Representative mutators:

  • DeepCallMutator: Injects deeply nested function call chains targeting the JIT's trace stack limit (TRACE_STACK_SIZE).
  • ExitStresser: Injects loops with many frequently-taken branches to force the JIT to manage numerous deoptimization points per trace.
  • TraceBreaker: Injects "trace-unfriendly" code (dynamic calls, complex exception handling) that prevents the JIT from forming long superblocks.
  • PatternMatchingChaosMutator: Converts isinstance checks and for-loop unpacking into structural pattern matching to stress MATCH_MAPPING, MATCH_SEQUENCE, and MATCH_CLASS opcodes.
  • ExceptionHandlerMaze: Injects deeply nested try/except blocks with a stateful metaclass to stress exception handling and trace generation.

Also includes: GuardExhaustionGenerator, MaxOperandMutator, RecursionWrappingMutator, ContextManagerInjector, YieldFromInjector, CoroutineStateCorruptor.

Runtime State and Environment Attacks (lafleur/mutators/scenarios_runtime.py)

~9 transformers targeting the JIT's assumptions about the execution environment, frame state, and global runtime.

Representative mutators:

  • EvalFrameHookMutator: Installs and removes custom eval frame hooks mid-execution, targeting the set_eval_frame_func rare event.
  • RareEventStressTester: A meta-mutator that chains multiple JIT rare events (set_class, set_bases, set_eval_frame_func, builtin_dict, func_modification) in sequence to stress the JIT's ability to handle multiple simultaneous invalidations.
  • FrameManipulator: Uses sys._getframe() to maliciously modify local variables in the caller's frame, attacking JIT assumptions about local state stability.
  • SideEffectInjector: Injects a class whose __del__ method alters a function's local state, testing deoptimization pathways through side effects.
  • WeakRefCallbackChaos: Registers weakref callbacks that violate type assumptions when triggered by garbage collection.

Also includes: StressPatternInjector, GCInjector, GlobalInvalidator, ClosureStompMutator.


The Library of "Evil Objects"

To support the advanced JIT-specific mutators, lafleur/mutators/utils.py contains a suite of helper functions that generate source code for "evil" classes.
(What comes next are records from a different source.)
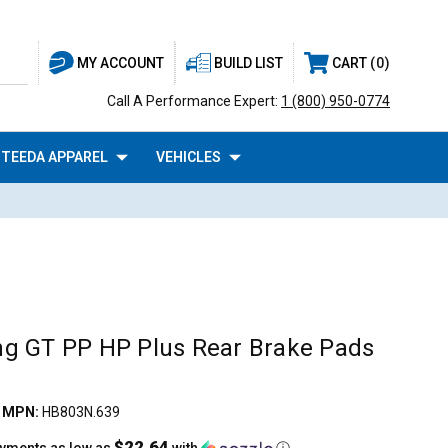
BUILD LIST
CART
0
MY ACCOUNT
Call A Performance Expert:
1 (800) 950-0774
TEEDA APPAREL
VEHICLES
g GT PP HP Plus Rear Brake Pads
|
MPN:
HB803N.639
$22.64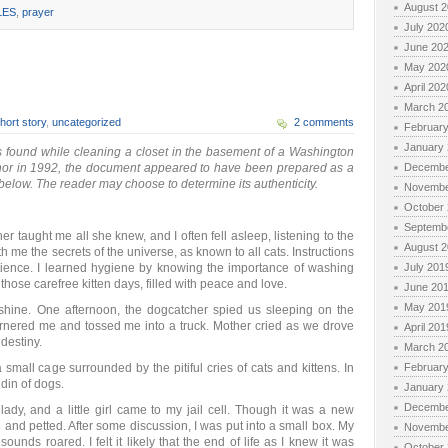
August 
LES
,
prayer
July 202
June 20
May 202
April 202
March 2
hort story
,
uncategorized
2 comments
Februar
January
 found while cleaning a closet in the basement of a Washington
hor in 1992, the document appeared to have been prepared as a
Decembe
below. The reader may choose to determine its authenticity.
Novembe
October
Septemb
 taught me all she knew, and I often fell asleep, listening to the
August 
h me the secrets of the universe, as known to all cats. Instructions
tience. I learned hygiene by knowing the importance of washing
July 201
 those carefree kitten days, filled with peace and love.
June 20
May 201
shine. One afternoon, the dogcatcher spied us sleeping on the
rnered me and tossed me into a truck. Mother cried as we drove
April 201
destiny.
March 2
a small cage surrounded by the pitiful cries of cats and kittens. In
Februar
din of dogs.
January
Decembe
 lady, and a little girl came to my jail cell. Though it was a new
d and petted. After some discussion, I was put into a small box. My
Novembe
unds roared. I felt it likely that the end of life as I knew it was
October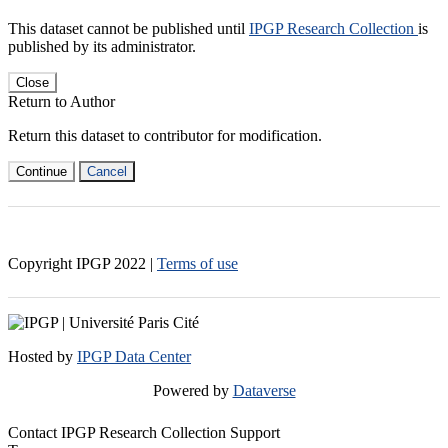
This dataset cannot be published until
IPGP Research Collection
is
published by its administrator.
Close
Return to Author
Return this dataset to contributor for modification.
Continue
Cancel
Copyright IPGP
2022
|
Terms of use
Hosted by
IPGP Data Center
Powered by
Dataverse
Contact IPGP Research Collection Support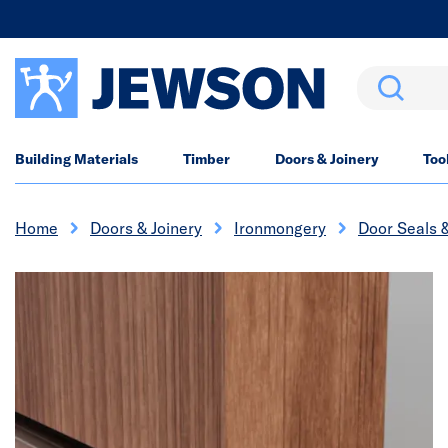
Search
Building Materials
Timber
Doors & Joinery
Too
Home
Doors & Joinery
Ironmongery
Door Seals 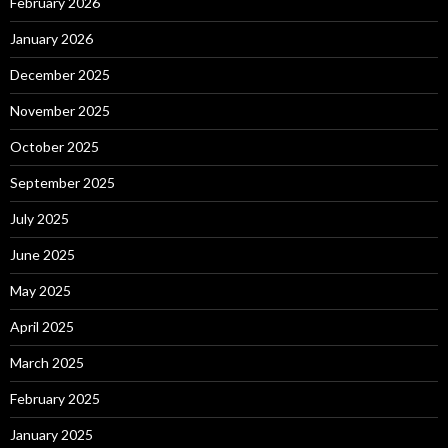
February 2026
January 2026
December 2025
November 2025
October 2025
September 2025
July 2025
June 2025
May 2025
April 2025
March 2025
February 2025
January 2025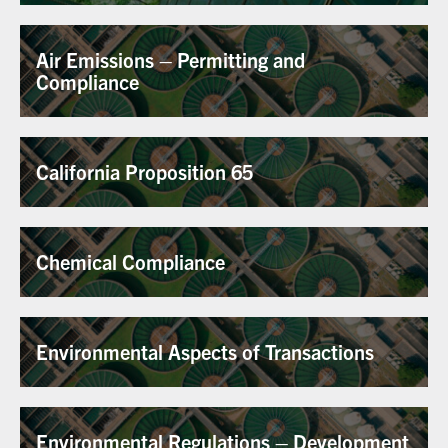
Air Emissions – Permitting and
Compliance
California Proposition 65
Chemical Compliance
Environmental Aspects of Transactions
Environmental Regulations – Development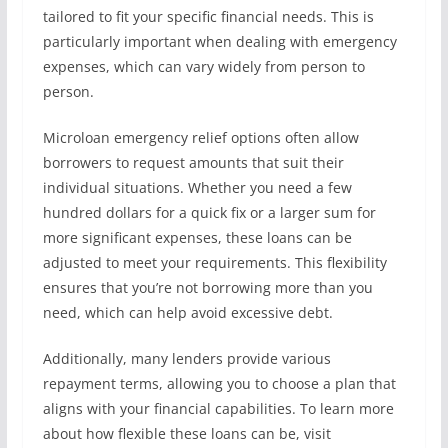
tailored to fit your specific financial needs. This is
particularly important when dealing with emergency
expenses, which can vary widely from person to
person.
Microloan emergency relief options often allow
borrowers to request amounts that suit their
individual situations. Whether you need a few
hundred dollars for a quick fix or a larger sum for
more significant expenses, these loans can be
adjusted to meet your requirements. This flexibility
ensures that you’re not borrowing more than you
need, which can help avoid excessive debt.
Additionally, many lenders provide various
repayment terms, allowing you to choose a plan that
aligns with your financial capabilities. To learn more
about how flexible these loans can be, visit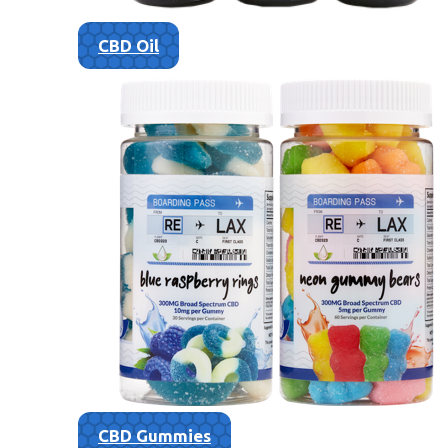
CBD Oil
CBD Gummies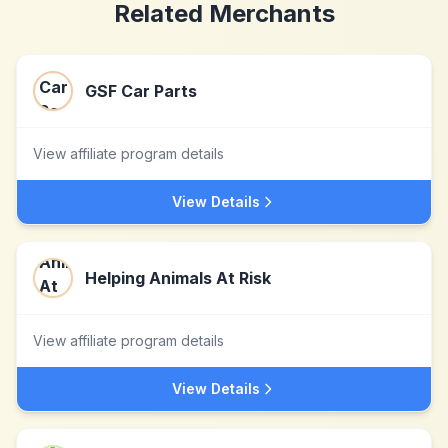
Related Merchants
GSF Car Parts
View affiliate program details
View Details
Helping Animals At Risk
View affiliate program details
View Details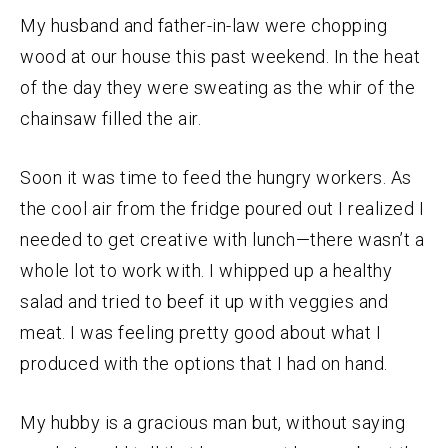
My husband and father-in-law were chopping
wood at our house this past weekend. In the heat
of the day they were sweating as the whir of the
chainsaw filled the air.
Soon it was time to feed the hungry workers. As
the cool air from the fridge poured out I realized I
needed to get creative with lunch—there wasn’t a
whole lot to work with. I whipped up a healthy
salad and tried to beef it up with veggies and
meat. I was feeling pretty good about what I
produced with the options that I had on hand.
My hubby is a gracious man but, without saying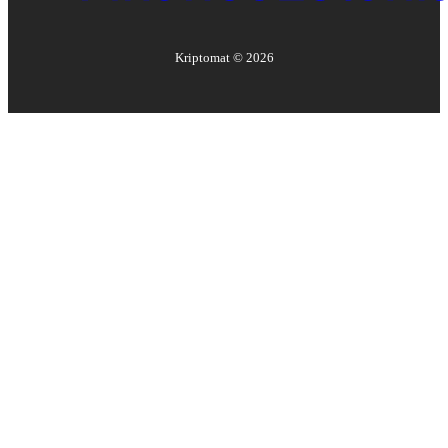
Kriptomat ©
2026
The core concept is that these classes have stateful magic methods that intentionally violate Python's data model contracts to trick the JIT.

Key generators include:

  • gen_stateful_len_object: Generates a class whose __len__ method returns different values on subsequent calls.
  • gen_unstable_hash_object: Generates a class whose __hash__ method is not constant, violating a core requirement for dictionary keys.
  • gen_stateful_iter_object: Generates a class whose __iter__ method returns iterators that change the type of yielded items mid-iteration.
  • gen_stateful_bool_object: Generates a class whose __bool__ method alternates between True and False.
  • gen_stateful_index_object: Generates a class whose __index__ method returns different integers on each call.

These generators are used by mutators like MagicMethodMutator and IterableMutator to create objects that appear normal during the JIT's tracing phase but misbehave once optimized code runs.